§ Work item: A faithful copy is required of the lines from the top of the entries through the line that contains "Rendered at 1500 by 1125 pixels.", both included, with no pictures.

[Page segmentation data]
——————————
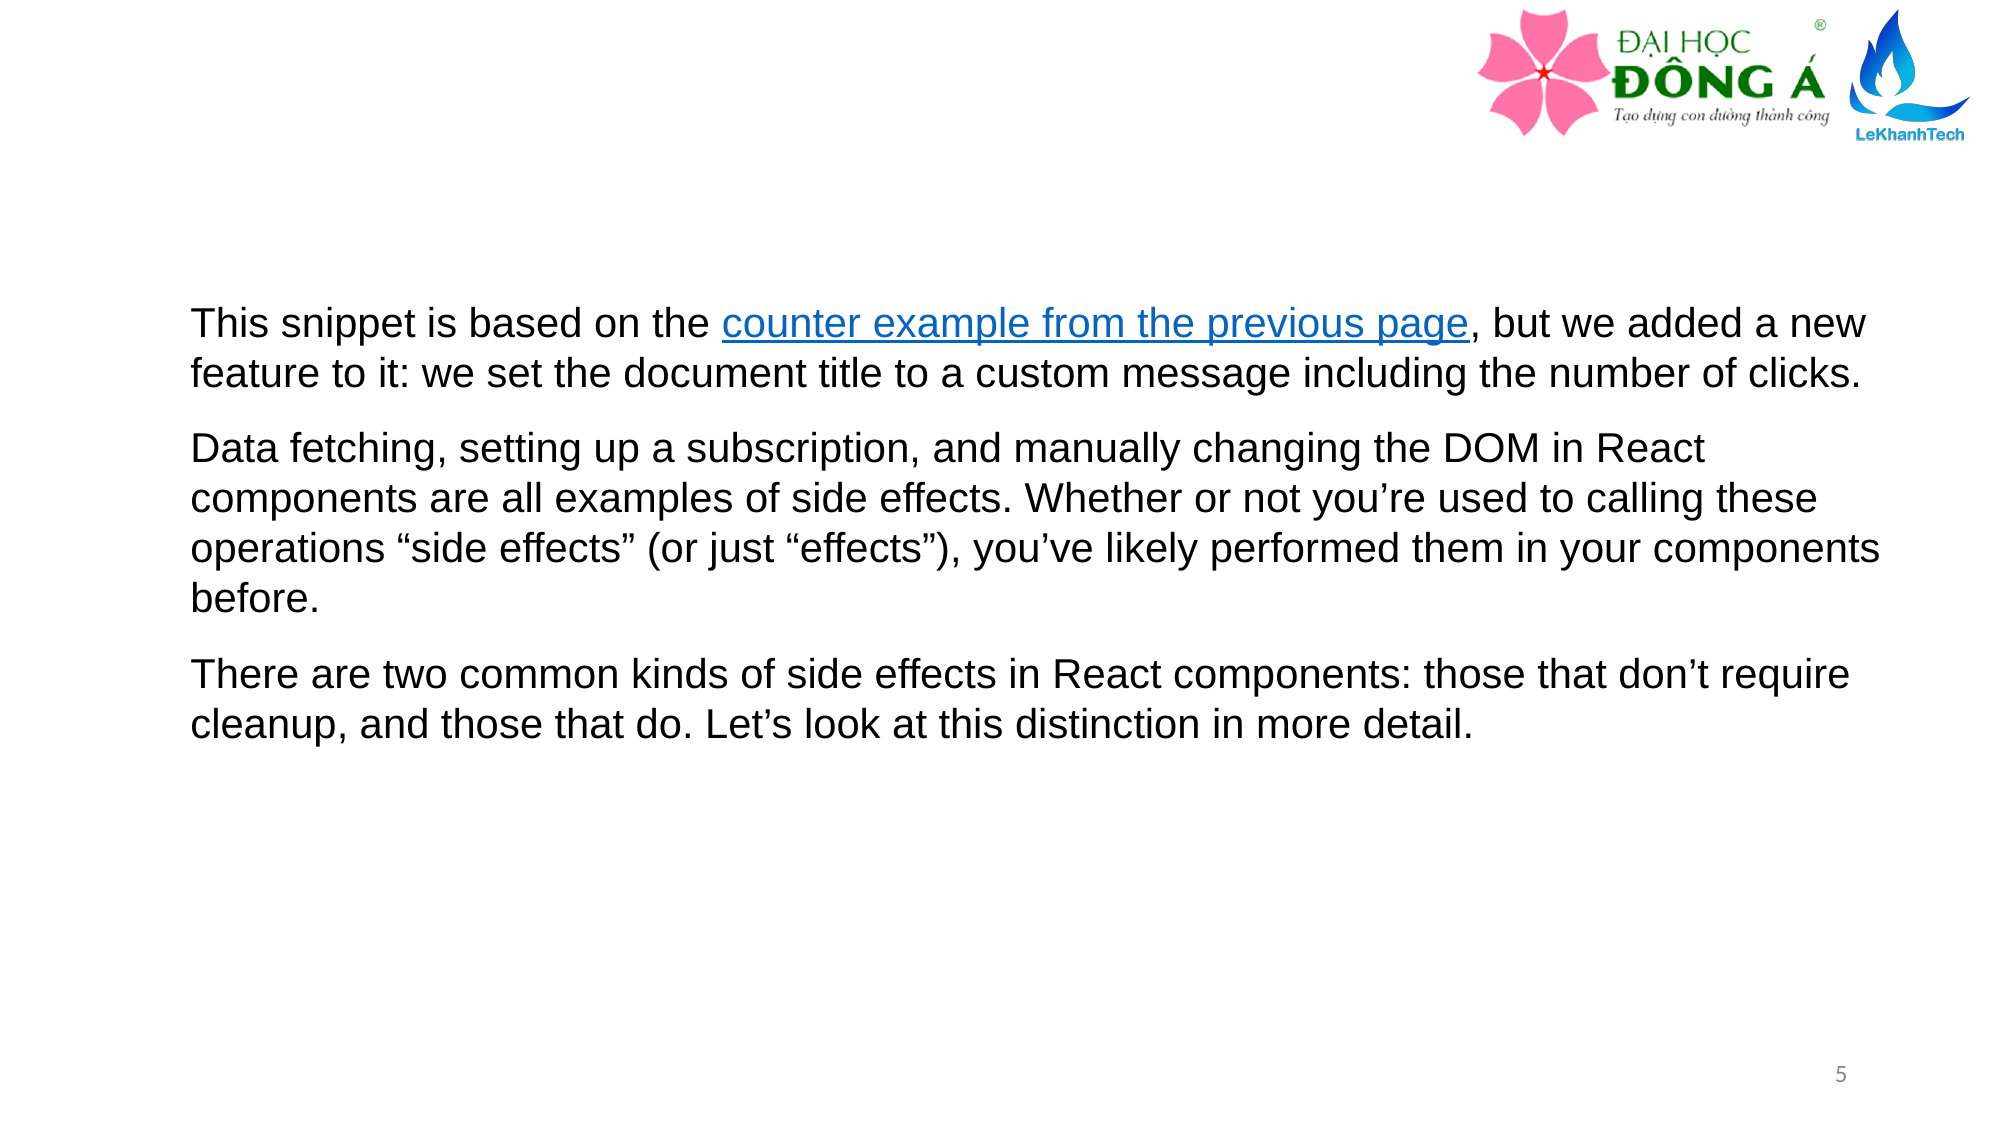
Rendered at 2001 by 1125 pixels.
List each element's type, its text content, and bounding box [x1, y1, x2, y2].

text_box This snippet is based on the counter example from the previous page, but we added a new feature to it: we set the document title to a custom message including the number of clicks. Data fetching, setting up a subscription, and manually changing the DOM in React components are all examples of side effects. Whether or not you’re used to calling these operations “side effects” (or just “effects”), you’ve likely performed them in your components before. There are two common kinds of side effects in React components: those that don’t require cleanup, and those that do. Let’s look at this distinction in more detail. [175, 288, 1933, 754]
slide_number 5 [1412, 1042, 1863, 1103]
picture [1465, 5, 1980, 144]
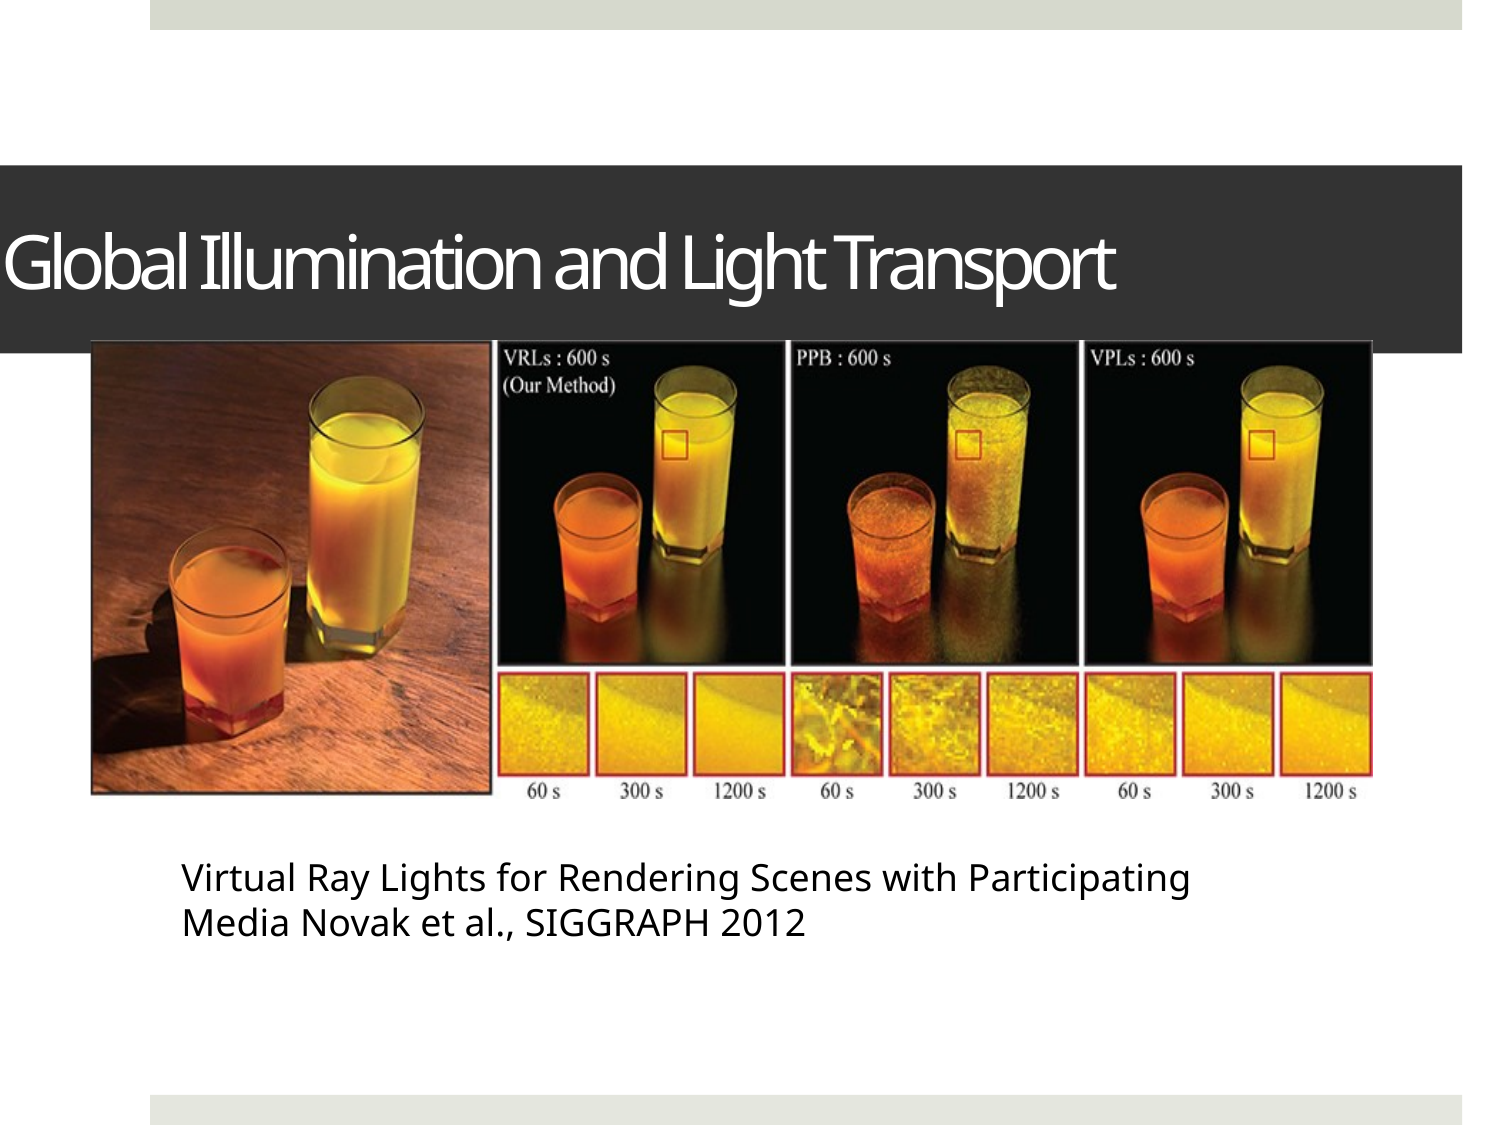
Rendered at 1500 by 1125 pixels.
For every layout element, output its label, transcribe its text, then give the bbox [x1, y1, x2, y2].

text_box [90, 340, 1373, 799]
title Global Illumination and Light Transport [0, 165, 1463, 354]
text_box Virtual Ray Lights for Rendering Scenes with Participating Media Novak et al., SIGGRAPH 2012 [166, 846, 1299, 997]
——————————
§ Exercise solution:
Rendered at 2001 by 1125 pixels.
List each element's type, its text content, and bounding box [x1, y1, x2, y2].

text_box This snippet is based on the counter example from the previous page, but we added a new feature to it: we set the document title to a custom message including the number of clicks. Data fetching, setting up a subscription, and manually changing the DOM in React components are all examples of side effects. Whether or not you’re used to calling these operations “side effects” (or just “effects”), you’ve likely performed them in your components before. There are two common kinds of side effects in React components: those that don’t require cleanup, and those that do. Let’s look at this distinction in more detail. [175, 288, 1933, 754]
slide_number 5 [1412, 1042, 1863, 1103]
picture [1465, 5, 1980, 144]
Rendered at 1500 by 1125 pixels.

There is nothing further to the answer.